Scoring my 2019 Predictions

David Manheim
8 min readDec 31, 2019

Here’s my Annual Review.

I mark each True / False, and sometimes include [notes at the end.] Obviously, not all predictions can be scored yet, but this is for the items I do know. (I will remove /modify this line after I’ve updated again.)

My PRELIMINARY overall brier score for the year is: 0.1487

My PRELIMINARY calibration for the year is:

[50–60%) / (40–50%] 2 Correct, 0 Incorrect (100%)
[60–70%) / (30–40%] 10 Correct, 3 Incorrect (77%)
[70–80%) / (20–30%] 8 Correct, 2 Incorrect (80%)
[80–90%) / (10–20%] 8 Correct, 1 Incorrect (89%)
[90–95%) / (5–10%] 1 Correct, 0 Incorrect (100%)
[95–99%) / (1–5%] 4 Correct, 1 Incorrect (80%)
<99% \ >1% 0 Correct, 0 Incorrect (N/A)

My 3-year (2017–2019) calibration curve:

Politics

It’s a lot easier to do these predictions in an election year, but I have a few easy-to-quantify things I will mention. Also, since Israeli elections are coming up (in April,) and I’m in Israel, I’m going to risk making a fool of myself and predict a few things on those. [Israeli Elections are going to their third round... I wouldn’t have forecast that.]

True/True/True/False/False — Trump’s RCP average approval rating on 1/1/20 is above 30%/35%/40%/45%/50%, respectively: 95% / 85% / 50% / 40% / 5%. [Low of 40.8 in February, High of 45.3 in December. I’d give myself more credit if I thought this hadn’t been fairly obvious.]

True — Trump still president at end of year: 96% {90%} (Note: I was predicting this question before VFP, but they included it.) [Impeachment happened, removal is unlikely, but I win by default due to timing.]

False — VFP: No Democratic presidential candidate will become a clear frontrunner (Predictwise probability of nomination >50%) in the political prediction markets at any point in 2019: 75% {60%} [Warren got there before crashing, which is really annoying. But she isn’t anymore. Still, Dylan already admitted defeat here.]
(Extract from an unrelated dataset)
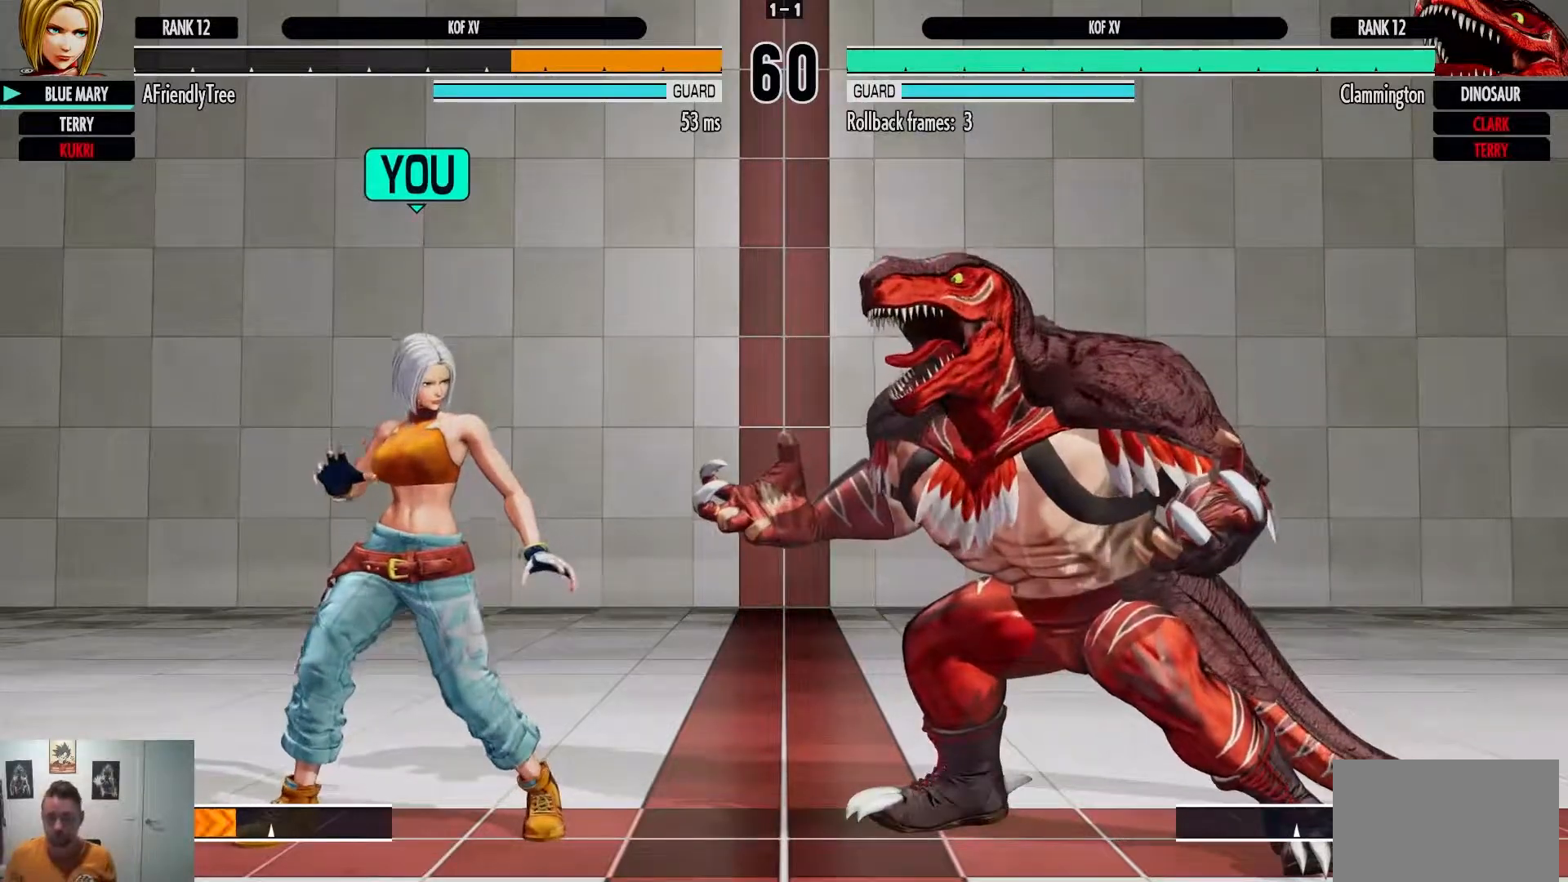
{"buttons": [], "left_stick": "center", "events": []}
True — VFP: The US will not enter a recession: 65% {80%} (My scoring assumes we use NBER’s retrospective peak month. They usually delay announcing for about a year, so this likely can’t be scored until 2020.) [Edit: Vox says no, which is likely true, so I’ll score it.]

True — VFP: Congress will not authorize funding for a full-length border wall: 98% {95%} (“Full length” is cheating.)

False — Added Q: Congress will authorize funding for a border walls of at least $5.7bn: 15%

True — VFP: US homicides will decline: 75% {80%} [We won’t know this with high reliability for a while (World bank Global development) — Edit: Vox says they did, which is likely true, so I’ll score it.]

International:

False: VFP: The United Kingdom will leave the European Union: 65% {80%} (I think an extension past end of March is likely, and cancellation or extensions pushing past Jan 1, 2020 are possible.) [I did better than VOX, but still missed this.]

True — Added: Brexit will be delayed past March 29th (or cancelled): 51%

True — VFP: Narendra Modi will continue as Indian prime minister after the 2019 elections 70% {60%} (I’m not better informed than Dylan and Kelsey, but I have a stronger trust in polls + stronger prior that dislike of the opposition will translate into a win.)

True — VFP: Neither India nor China will enter a recession: 80% {70%} (Similar to Dylan’s reasoning, but stronger. But joint questions are annoying.)

True — Added: India will not enter a recession: 85%

True — Added: China will not enter a recession: 85%

Israel

(Resolving this is a bit weird; I’m giving myself some slack and scoring only on the basis of the first election. And given that, I scraped by with many of these)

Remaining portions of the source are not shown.